Which lines of the data below contain the string "with"? Pull out each of those lines and copy it unchanged; case counts.
----
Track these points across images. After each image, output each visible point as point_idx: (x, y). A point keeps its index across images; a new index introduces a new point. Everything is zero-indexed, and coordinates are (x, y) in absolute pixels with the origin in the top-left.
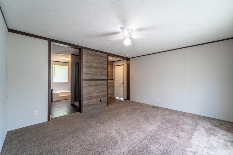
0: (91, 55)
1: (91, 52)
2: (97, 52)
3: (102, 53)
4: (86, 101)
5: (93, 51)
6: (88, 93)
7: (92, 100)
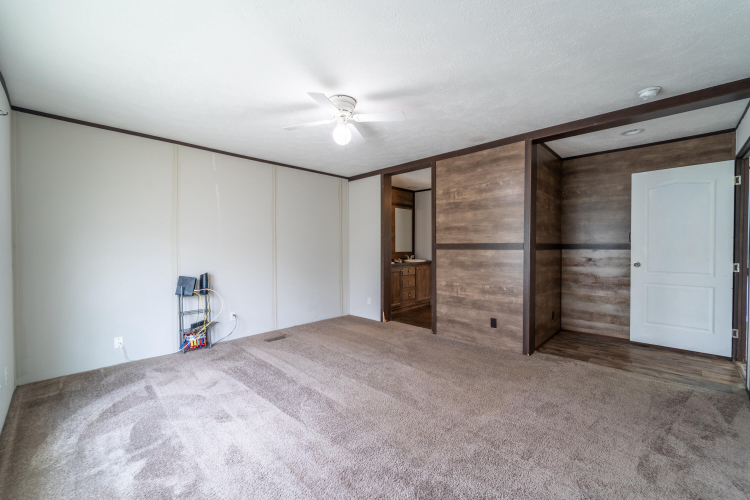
----
*Answer area*
Track these points across images. After each image, output each visible point as point_idx: (x, y). A point keeps its index across images; a new index introduces a new point. Everything is zero-indexed, and coordinates are (x, y) in absolute pixels with the origin in the top-left.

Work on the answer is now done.